- Task to complete:
Write out the data that follows exactly, keeping every picture out.

- Data supplied:
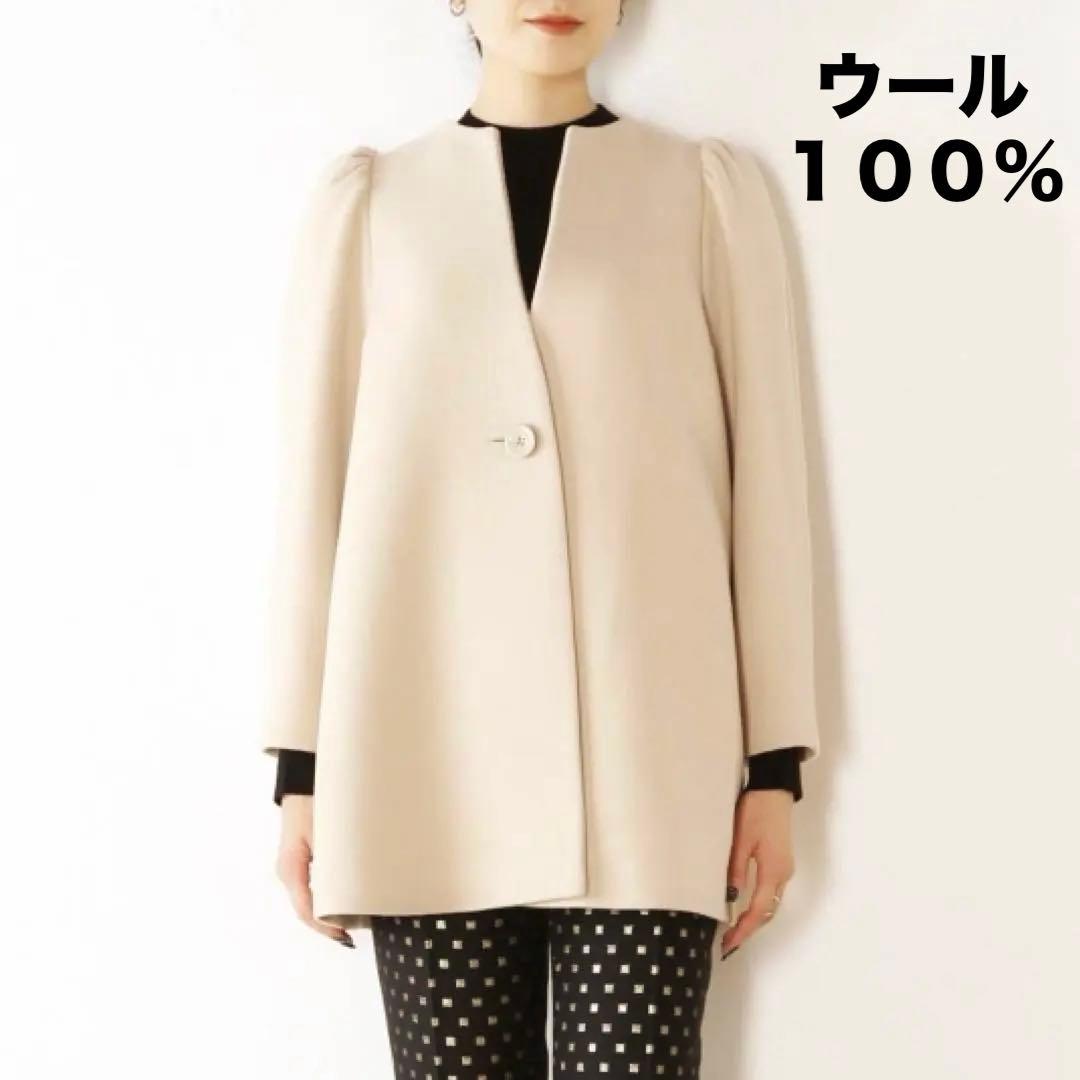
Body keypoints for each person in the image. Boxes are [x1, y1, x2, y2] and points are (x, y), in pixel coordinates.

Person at [265, 3, 820, 1075]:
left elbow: (769, 485)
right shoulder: (373, 206)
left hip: (652, 761)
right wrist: (304, 768)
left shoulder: (700, 193)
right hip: (420, 752)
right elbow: (315, 491)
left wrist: (773, 767)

- Solution to this task:
Body keypoints for each person in the image. Boxes are [x1, y1, x2, y2] and points are (x, y), in pixel coordinates.

Person at [265, 3, 820, 1075]:
left elbow: (769, 485)
right shoulder: (373, 206)
left hip: (652, 761)
right wrist: (304, 768)
left shoulder: (700, 193)
right hip: (420, 752)
right elbow: (315, 491)
left wrist: (773, 767)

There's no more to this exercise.